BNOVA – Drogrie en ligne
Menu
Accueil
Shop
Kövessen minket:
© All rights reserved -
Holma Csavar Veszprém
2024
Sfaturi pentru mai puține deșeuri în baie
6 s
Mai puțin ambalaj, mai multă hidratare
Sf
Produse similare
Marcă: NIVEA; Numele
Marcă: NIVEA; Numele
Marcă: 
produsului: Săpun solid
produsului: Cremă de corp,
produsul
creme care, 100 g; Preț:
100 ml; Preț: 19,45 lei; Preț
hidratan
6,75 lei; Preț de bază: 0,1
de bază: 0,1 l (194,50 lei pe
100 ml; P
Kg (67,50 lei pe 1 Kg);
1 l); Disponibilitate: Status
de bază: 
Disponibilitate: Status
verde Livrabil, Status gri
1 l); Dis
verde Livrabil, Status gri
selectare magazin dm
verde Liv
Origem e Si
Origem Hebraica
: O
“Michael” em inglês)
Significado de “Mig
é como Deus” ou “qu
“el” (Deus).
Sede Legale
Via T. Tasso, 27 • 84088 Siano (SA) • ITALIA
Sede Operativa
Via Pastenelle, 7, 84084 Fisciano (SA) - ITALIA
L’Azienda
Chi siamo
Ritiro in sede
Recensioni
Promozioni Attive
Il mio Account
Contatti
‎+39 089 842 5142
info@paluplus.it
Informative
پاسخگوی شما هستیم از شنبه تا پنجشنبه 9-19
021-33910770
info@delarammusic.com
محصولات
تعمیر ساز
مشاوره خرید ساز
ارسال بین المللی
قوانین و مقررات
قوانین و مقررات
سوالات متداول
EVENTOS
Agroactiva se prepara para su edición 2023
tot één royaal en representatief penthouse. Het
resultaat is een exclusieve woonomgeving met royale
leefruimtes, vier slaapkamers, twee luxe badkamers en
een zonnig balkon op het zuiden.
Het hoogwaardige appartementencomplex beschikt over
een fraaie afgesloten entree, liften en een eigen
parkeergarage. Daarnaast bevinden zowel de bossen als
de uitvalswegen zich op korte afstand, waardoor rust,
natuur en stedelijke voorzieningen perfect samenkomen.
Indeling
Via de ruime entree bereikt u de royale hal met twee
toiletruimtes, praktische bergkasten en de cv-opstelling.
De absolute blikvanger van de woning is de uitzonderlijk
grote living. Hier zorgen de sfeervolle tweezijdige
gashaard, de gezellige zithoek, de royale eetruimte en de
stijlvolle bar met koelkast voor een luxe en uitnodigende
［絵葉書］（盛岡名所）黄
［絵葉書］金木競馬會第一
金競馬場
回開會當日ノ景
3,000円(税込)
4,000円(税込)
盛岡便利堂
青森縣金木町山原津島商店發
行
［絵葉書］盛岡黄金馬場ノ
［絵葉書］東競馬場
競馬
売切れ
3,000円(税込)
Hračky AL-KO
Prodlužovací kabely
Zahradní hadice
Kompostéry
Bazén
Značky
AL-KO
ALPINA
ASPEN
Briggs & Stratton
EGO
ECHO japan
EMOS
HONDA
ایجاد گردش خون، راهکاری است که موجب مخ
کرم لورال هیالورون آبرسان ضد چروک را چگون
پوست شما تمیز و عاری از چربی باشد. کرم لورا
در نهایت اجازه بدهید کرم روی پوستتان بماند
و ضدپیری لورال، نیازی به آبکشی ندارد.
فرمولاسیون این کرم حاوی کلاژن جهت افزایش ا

#### Activity
After reading the data above, print it all again exactly.

#### Answer box
BNOVA – Drogrie en ligne
Menu
Accueil
Shop
Kövessen minket:
© All rights reserved -
Holma Csavar Veszprém
2024
Sfaturi pentru mai puține deșeuri în baie
6 s
Mai puțin ambalaj, mai multă hidratare
Sf
Produse similare
Marcă: NIVEA; Numele
Marcă: NIVEA; Numele
Marcă: 
produsului: Săpun solid
produsului: Cremă de corp,
produsul
creme care, 100 g; Preț:
100 ml; Preț: 19,45 lei; Preț
hidratan
6,75 lei; Preț de bază: 0,1
de bază: 0,1 l (194,50 lei pe
100 ml; P
Kg (67,50 lei pe 1 Kg);
1 l); Disponibilitate: Status
de bază: 
Disponibilitate: Status
verde Livrabil, Status gri
1 l); Dis
verde Livrabil, Status gri
selectare magazin dm
verde Liv
Origem e Si
Origem Hebraica
: O
“Michael” em inglês)
Significado de “Mig
é como Deus” ou “qu
“el” (Deus).
Sede Legale
Via T. Tasso, 27 • 84088 Siano (SA) • ITALIA
Sede Operativa
Via Pastenelle, 7, 84084 Fisciano (SA) - ITALIA
L’Azienda
Chi siamo
Ritiro in sede
Recensioni
Promozioni Attive
Il mio Account
Contatti
‎+39 089 842 5142
info@paluplus.it
Informative
پاسخگوی شما هستیم از شنبه تا پنجشنبه 9-19
021-33910770
info@delarammusic.com
محصولات
تعمیر ساز
مشاوره خرید ساز
ارسال بین المللی
قوانین و مقررات
قوانین و مقررات
سوالات متداول
EVENTOS
Agroactiva se prepara para su edición 2023
tot één royaal en representatief penthouse. Het
resultaat is een exclusieve woonomgeving met royale
leefruimtes, vier slaapkamers, twee luxe badkamers en
een zonnig balkon op het zuiden.
Het hoogwaardige appartementencomplex beschikt over
een fraaie afgesloten entree, liften en een eigen
parkeergarage. Daarnaast bevinden zowel de bossen als
de uitvalswegen zich op korte afstand, waardoor rust,
natuur en stedelijke voorzieningen perfect samenkomen.
Indeling
Via de ruime entree bereikt u de royale hal met twee
toiletruimtes, praktische bergkasten en de cv-opstelling.
De absolute blikvanger van de woning is de uitzonderlijk
grote living. Hier zorgen de sfeervolle tweezijdige
gashaard, de gezellige zithoek, de royale eetruimte en de
stijlvolle bar met koelkast voor een luxe en uitnodigende
［絵葉書］（盛岡名所）黄
［絵葉書］金木競馬會第一
金競馬場
回開會當日ノ景
3,000円(税込)
4,000円(税込)
盛岡便利堂
青森縣金木町山原津島商店發
行
［絵葉書］盛岡黄金馬場ノ
［絵葉書］東競馬場
競馬
売切れ
3,000円(税込)
Hračky AL-KO
Prodlužovací kabely
Zahradní hadice
Kompostéry
Bazén
Značky
AL-KO
ALPINA
ASPEN
Briggs & Stratton
EGO
ECHO japan
EMOS
HONDA
ایجاد گردش خون، راهکاری است که موجب مخ
کرم لورال هیالورون آبرسان ضد چروک را چگون
پوست شما تمیز و عاری از چربی باشد. کرم لورا
در نهایت اجازه بدهید کرم روی پوستتان بماند
و ضدپیری لورال، نیازی به آبکشی ندارد.
فرمولاسیون این کرم حاوی کلاژن جهت افزایش ا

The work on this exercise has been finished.